The team observed the Io with the Atacama Large (sub)Millimeter Array (ALMA) on 20 March 2018 just before and after the satellite moved into eclipse. They typically scanned Io for about 6-7 minutes while towards the end of the observing sessions they usually lasted for only 1–2 minutes.
They noted that not all the cold SO2 froze out as the temperature dropped in Jupiter’s shadow. During the eclipse, in addition to abundant SO2 gas over some volcanoes, ALMA also detected low levels of SO2 globally in Io’s atmosphere, suggesting that many unseen volcanoes. These unseen volcanoes are so-called stealth volcanoes as they do not emit smoke or other particulates that can be easily seen.
de Pater said, “The SO2 that we see with ALMA when Io is in eclipse is at a very low level, and we can’t say if that is stealth volcanism or caused by SO2 not completely condensing out. But then, when we looked at the SO with Keck, we can only explain the SO emissions, which are widespread on the surface, through this stealth volcanism, because excitation of the SO requires a very high temperature.”
During the eclipse time, the tidal tug that Jupiter and two of its largest moons, Ganymede and Europa, exert on Io heats the moon’s interior, creating the volcanoes that bathe the surface in hot sulfur dioxide fumes. Io’s largest volcano, Loki Patera, spans more than 200 kilometres. Though the atmosphere is thin, later the volcanic SO2 eventually condenses on the surface to form a thick frozen layer of sulfur dioxide ice. This frozen SO2, often overlain by a layer of volcanic dust, is what gives Io its characteristic yellow, white, orange and red colours.
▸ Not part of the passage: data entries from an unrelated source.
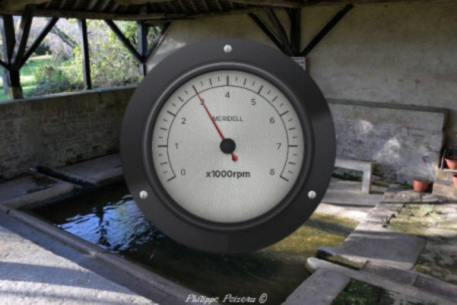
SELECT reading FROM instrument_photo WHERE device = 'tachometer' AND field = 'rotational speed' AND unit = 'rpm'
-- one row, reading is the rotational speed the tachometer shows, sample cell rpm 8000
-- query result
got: rpm 3000
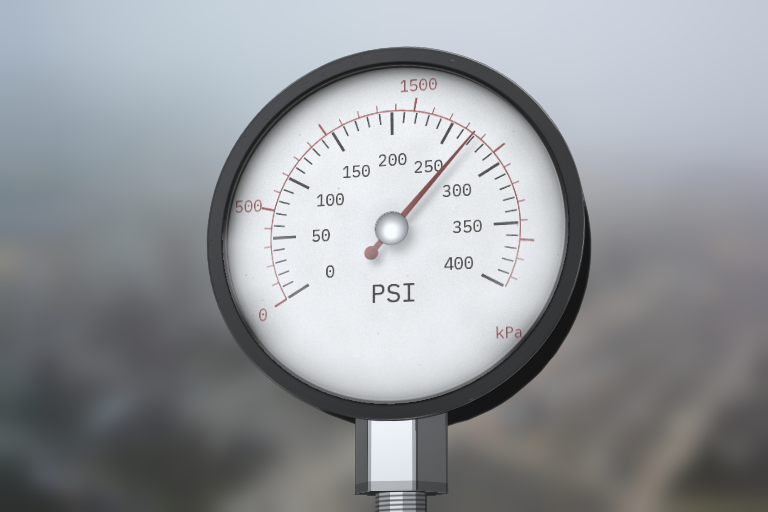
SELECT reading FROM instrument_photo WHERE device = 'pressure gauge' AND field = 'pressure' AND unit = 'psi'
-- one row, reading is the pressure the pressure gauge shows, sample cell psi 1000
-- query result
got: psi 270
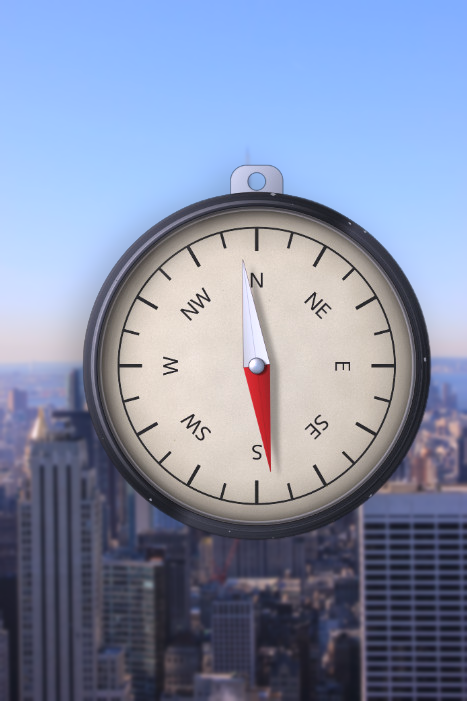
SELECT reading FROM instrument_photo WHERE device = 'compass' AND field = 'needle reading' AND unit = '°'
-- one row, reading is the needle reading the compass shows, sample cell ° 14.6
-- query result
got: ° 172.5
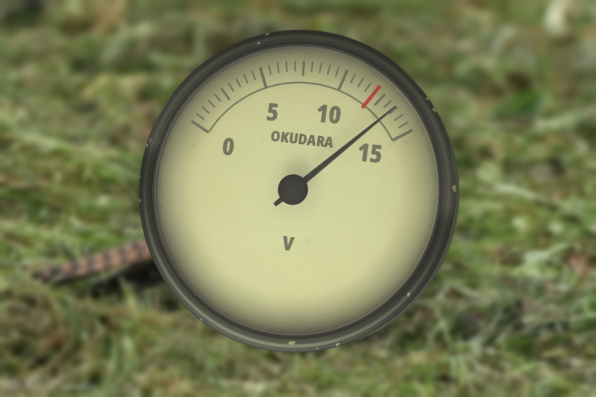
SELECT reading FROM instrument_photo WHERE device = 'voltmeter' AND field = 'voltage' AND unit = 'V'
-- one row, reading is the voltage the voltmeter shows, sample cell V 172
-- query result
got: V 13.5
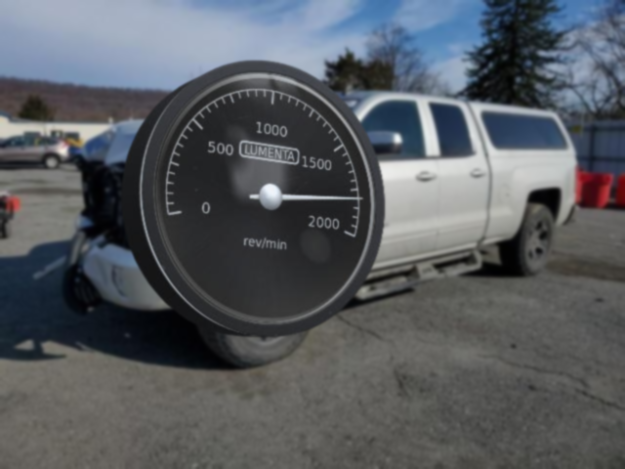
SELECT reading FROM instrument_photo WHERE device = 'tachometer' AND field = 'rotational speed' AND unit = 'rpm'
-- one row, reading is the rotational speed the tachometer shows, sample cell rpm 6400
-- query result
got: rpm 1800
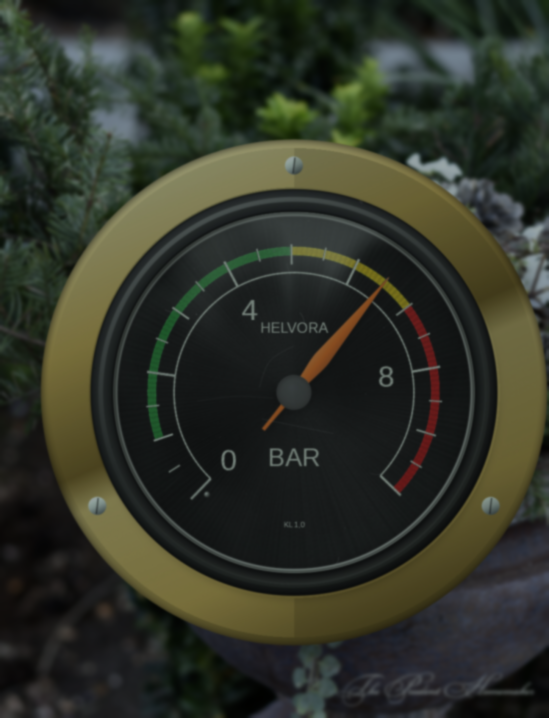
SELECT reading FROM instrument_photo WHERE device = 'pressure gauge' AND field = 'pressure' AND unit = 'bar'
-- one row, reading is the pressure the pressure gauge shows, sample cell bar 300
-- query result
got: bar 6.5
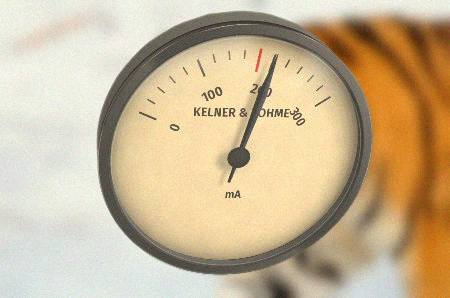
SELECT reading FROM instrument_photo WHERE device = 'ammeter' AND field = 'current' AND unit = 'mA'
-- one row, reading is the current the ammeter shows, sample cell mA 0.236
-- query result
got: mA 200
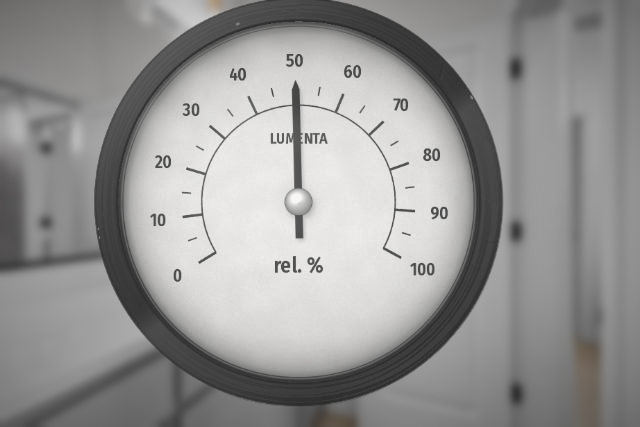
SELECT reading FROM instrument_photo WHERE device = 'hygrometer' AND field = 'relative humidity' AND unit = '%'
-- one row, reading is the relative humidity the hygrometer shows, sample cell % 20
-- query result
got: % 50
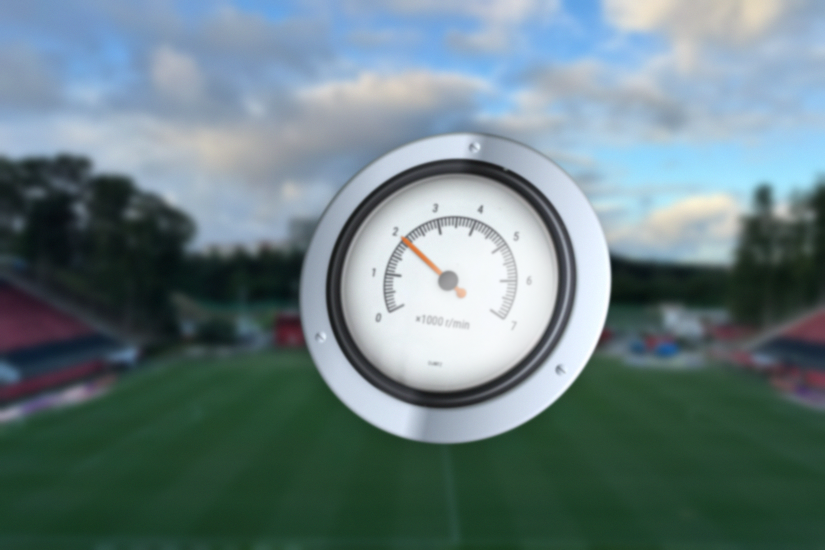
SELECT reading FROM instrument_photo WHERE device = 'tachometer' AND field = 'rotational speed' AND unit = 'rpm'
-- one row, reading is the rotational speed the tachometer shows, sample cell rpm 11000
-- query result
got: rpm 2000
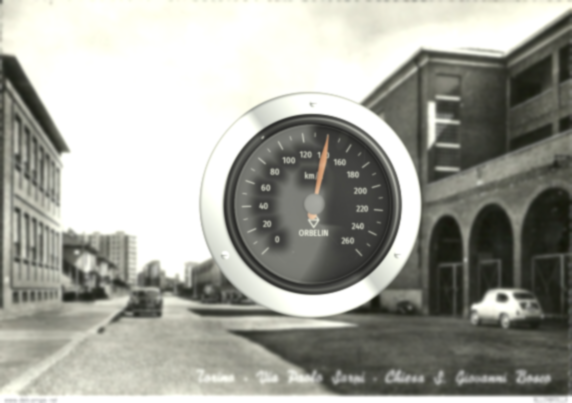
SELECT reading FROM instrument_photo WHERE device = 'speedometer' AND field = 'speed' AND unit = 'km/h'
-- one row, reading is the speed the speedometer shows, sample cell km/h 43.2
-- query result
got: km/h 140
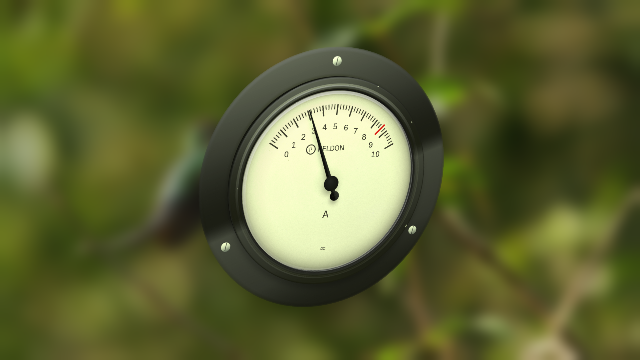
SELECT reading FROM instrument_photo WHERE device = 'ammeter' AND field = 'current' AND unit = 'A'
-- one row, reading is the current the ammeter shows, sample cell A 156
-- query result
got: A 3
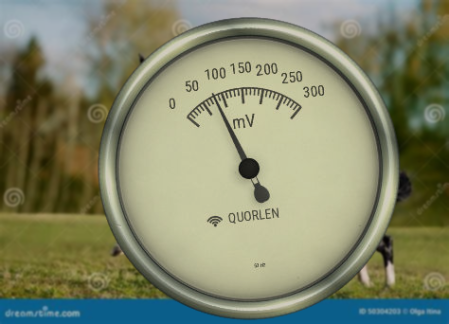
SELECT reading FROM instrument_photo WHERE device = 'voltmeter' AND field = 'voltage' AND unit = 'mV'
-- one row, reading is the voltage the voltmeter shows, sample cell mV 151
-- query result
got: mV 80
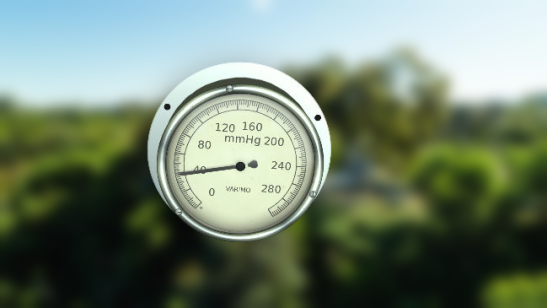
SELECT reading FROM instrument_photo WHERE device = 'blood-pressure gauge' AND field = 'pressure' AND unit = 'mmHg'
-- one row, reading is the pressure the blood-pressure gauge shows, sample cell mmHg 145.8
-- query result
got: mmHg 40
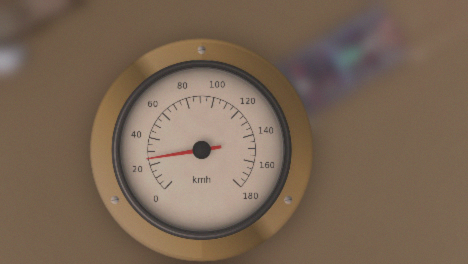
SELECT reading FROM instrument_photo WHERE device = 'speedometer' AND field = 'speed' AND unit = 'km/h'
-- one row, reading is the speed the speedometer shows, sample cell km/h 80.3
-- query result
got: km/h 25
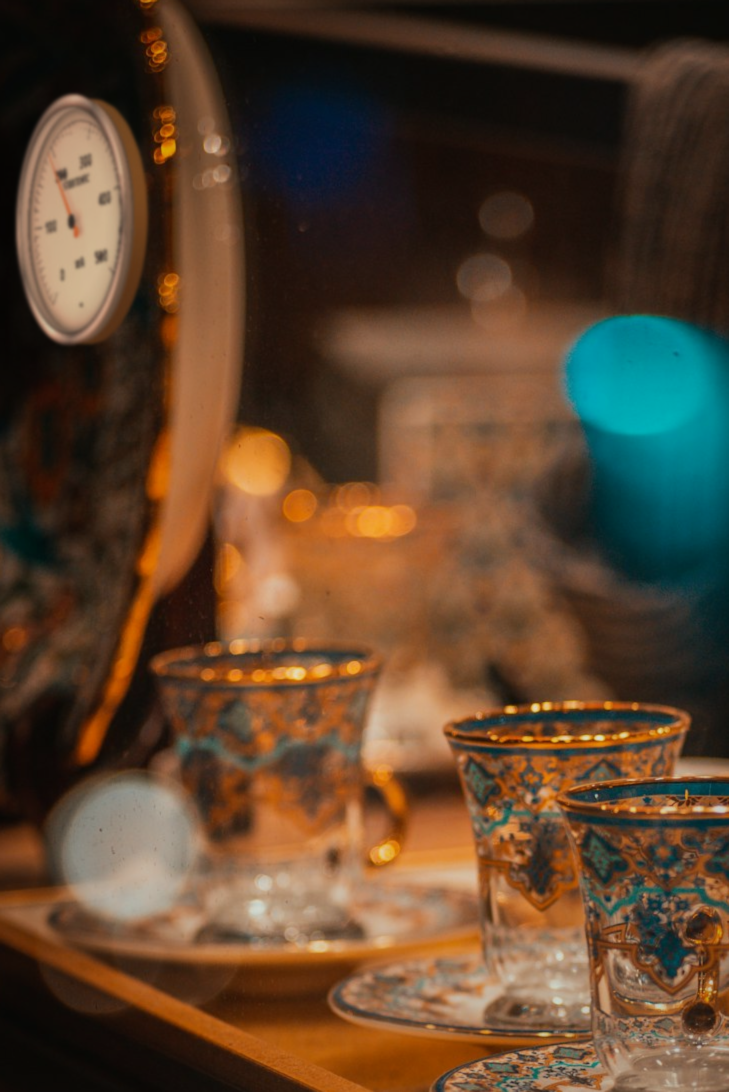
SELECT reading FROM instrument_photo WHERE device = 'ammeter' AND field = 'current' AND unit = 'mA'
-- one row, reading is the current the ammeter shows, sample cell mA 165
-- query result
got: mA 200
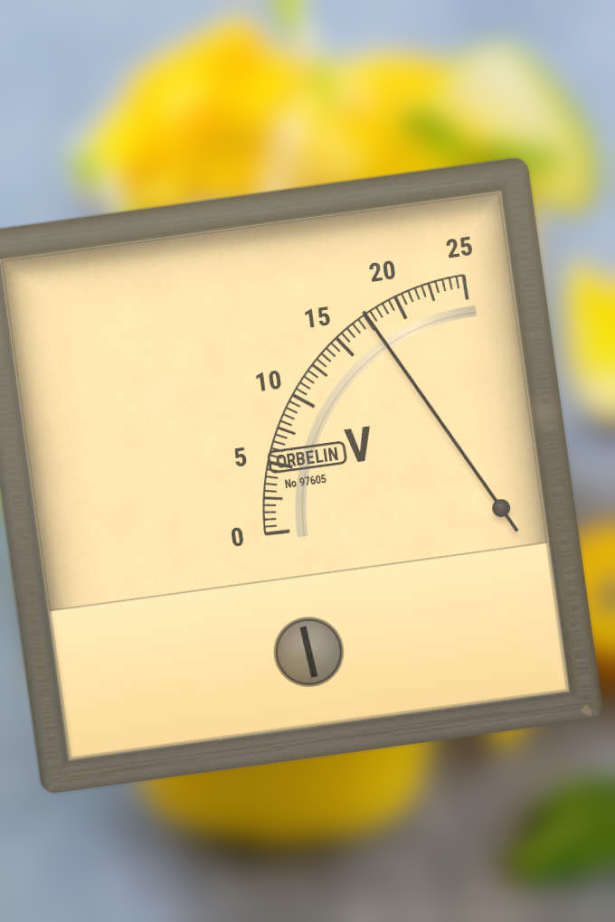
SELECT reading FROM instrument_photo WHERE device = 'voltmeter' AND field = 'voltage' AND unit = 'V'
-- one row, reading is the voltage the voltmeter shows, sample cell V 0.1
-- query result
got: V 17.5
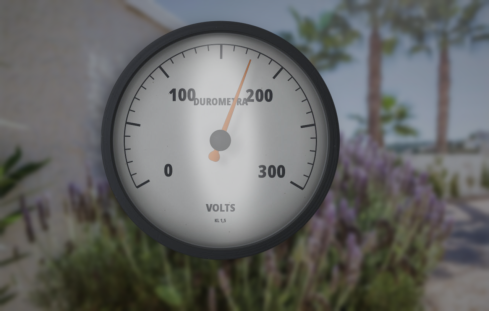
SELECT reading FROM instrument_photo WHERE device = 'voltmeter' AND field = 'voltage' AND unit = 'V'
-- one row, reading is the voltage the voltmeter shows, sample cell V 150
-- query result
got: V 175
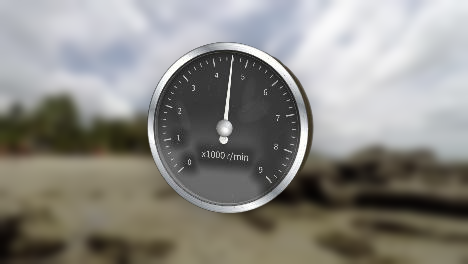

In addition, to distinguish the contributions of hot and cold SO2 on a higher level, de Pater and her colleagues, including Statia Luszcz-Cook from Columbia University in New York and Katherine de Kleer of the California Institute of Technology, observed the Io during its transition from sunlight into darkness during an eclipse and again when it reemerged into the light from eclipse. Though they had to make only two observations, it almost took six months because of the alignment of Io and Earth relative to Jupiter. Because of the alignment of Io and Earth relative to Jupiter, it’s impossible to observe both entry and exit of Jupiter’s moon from the same eclipse.
Luszcz-Cook said, “When Io passes into Jupiter’s shadow and is out of direct sunlight, it is too cold for sulfur dioxide gas, and it condenses onto Io’s surface. During that time, we can only see volcanically-sourced sulfur dioxide. We can, therefore, see exactly how much of the atmosphere is impacted by volcanic activity.”
The continuum maps for each of the 6 sessions, three in-sunlight and three in-eclipse, are very similar and do not show any structure other than that the maximum temperature is not centred on Io, but slightly displaced towards the afternoon.
They clearly observed that see the plumes of SO2 and SO rise up from the volcanoes, two of which - Karei Patera and Daedalus Patera - were erupting in March, while a third volcano was active in September. Based on the snapshots, they calculated that active volcanoes directly produce 30% to 50% of Io’s atmosphere, thanks to the ALMA’s exquisite resolution and sensitivity.
The ALMA images also showed a third gas coming out of volcanoes: potassium chloride (KCl). Both KCl and sodium chloride - NaCl, or common table salt - are common components of magma.
Luszcz-Cook explained; we see KCl in volcanic regions where we do not see SO2 or sulfur monoxide (SO). This is strong evidence that the magma reservoirs are different under different volcanoes.